Stuttgart (dpa) - Rückkehrer Robert Bartko statt Altmeister Jens Lehmann: Die Nominierung des Olympiasiegers aus Potsdam für den Auftakt-Wettbewerb in der 4000-m-Einzelverfolgung hat zum Start der Bahnrad-Weltmeisterschaften in Stuttgart zusätzliche Spannung ausgelöst und die Harmonie unter den Verfolgern gestört.
«Im Vorfeld gibt es immer ein bisschen Spannung. Da ist die Harmonie sicherlich immer teilweise gestört. Jetzt kommt es darauf an, dass die Verantwortlichen es schaffen, das in die richtigen Bahnen zu lenken», erklärte Burckhard Bremer, Sportdirektor im Bund Deutscher Radfahrer (BDR).
Überraschend hatte der Verband neben dem deutschen Meister Daniel Becke (Erfurt) Bartko den zweiten Startplatz zugesprochen. Lehmann, WM-Dritter des Vorjahres, reagierte frustriert auf seine Nichtberücksichtigung. «Ich fühle mich vom BDR um meinen Startplatz betrogen und bin über die Entscheidung zutiefst enttäuscht», betonte der 35-jährige Leipziger. Er habe sein gesamtes Training auf die WM ausgerichtet und sogar gesundheitliche Risiken auf sich genommen, als er beim Weltcup im Februar in Moskau mit Fieber Zweiter geworden war, um damit dem BDR einen zweiten WM-Startplatz zu sichern. «Ich fühle mich in der Lage, eine Medaille in der Einzelverfolgung zu gewinnen», sagte der sechsmalige Weltmeister.
Dass Lehmann, der vor zwölf Jahren ebenfalls in Stuttgart den Einzeltitel gewann, zum Zuschauen verurteilt ist, hat für Bundestrainer Bernd Dittert ausschließlich sportliche Ursachen. «Wir haben in der Vorbereitung Tests gemacht und da mussten wir leider feststellen, dass der eine Sportler nicht so topfit ist wie der andere», begründete er den Vorzug des Rad-Profis vom niederländischen Rennstall Rabobank, der sein letztes Bahnrennen vor drei Jahren bei den Olympischen Spielen in Sydney absolviert hatte. «Wir fahren hier eine WM und die Besten sollen fahren.

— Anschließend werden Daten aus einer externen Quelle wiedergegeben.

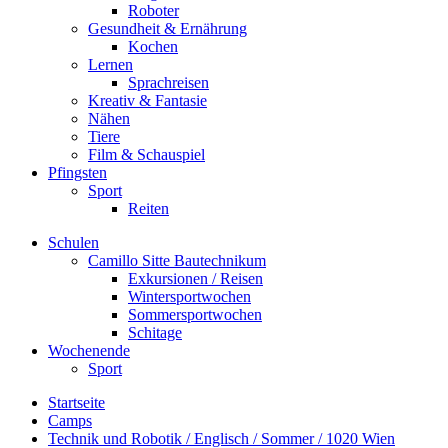
Roboter
Gesundheit & Ernährung
Kochen
Lernen
Sprachreisen
Kreativ & Fantasie
Nähen
Tiere
Film & Schauspiel
Pfingsten
Sport
Reiten
Schulen
Camillo Sitte Bautechnikum
Exkursionen / Reisen
Wintersportwochen
Sommersportwochen
Schitage
Wochenende
Sport
Startseite
Camps
Technik und Robotik / Englisch / Sommer / 1020 Wien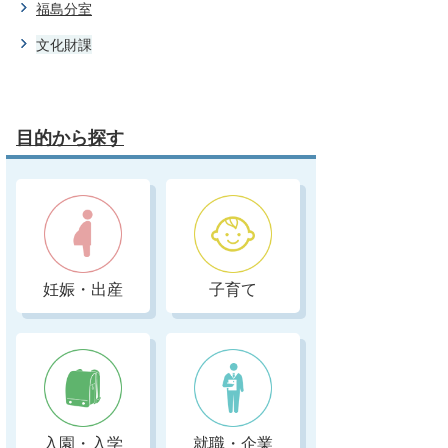
福島分室
文化財課
目的から探す
妊娠・出産
子育て
入園・入学
就職・企業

Wir haben drei Top-Fahrer und es ist leider so, dass einer darunter leidet», so der Sportdirektor.
Bartko ist bei Testrennen in Frankfurt/Oder nach eigener Aussage die besten Zeiten seines Lebens und damit schneller als vor seinem Olympiasieg in Sydney gefahren. «Die Entscheidung, dass ich fahre, ist für Lehmi ein Hammer. Aber sportlich ist die Entscheidung richtig. Wir befinden uns im Leistungssport, und der heißt nicht umsonst so», sagte der 27-jährige Potsdamer, der bei den Spielen 2000 Lehmann im Einzel-Finale bezwungen hatte und mit ihm in dem zur WM wieder vereinigten Gold-Vierer fuhr.
Dittert hat Verständnis für Lehmanns Enttäuschung. «Das ist eine undankbare Entscheidung für ihn, die er jetzt erst einmal verkraften muss. Es ist doch normal, dass er nicht mit einem Lächeln zum Frühstück kommt. Und es ist auch klar, dass das auf die Mannschaft umschlägt. Jetzt überschlagen sich die Ereignisse. Ich warte ab, was passiert, und setze ihn nicht unter Druck», meinte der Bundestrainer mit Blick auf die Mannschaftsverfolgung, für den Lehmann sich bereits entschieden hatte.
Nicht zur Disposition stand der Start Daniel Beckes, der sich mit seinem Kapitän Jan Ullrich im Team Bianchi drei Wochen durch die Tour de France gequält hatte. «Er ist sehr zuversichtlich und sagt, es geht. Aber diese Situation hatten wir noch nie, dass einer direkt von der Tour zur WM kommt. Da betreten wir völliges Neuland», sagte Dittert. Becke war bei den deutschen Meisterschaften Ende Mai in Stuttgart mit dem Titelgewinn in der Einzelverfolgung ebenfalls nach dreijähriger Bahn-Abstinenz auf das Holzoval zurückgekehrt.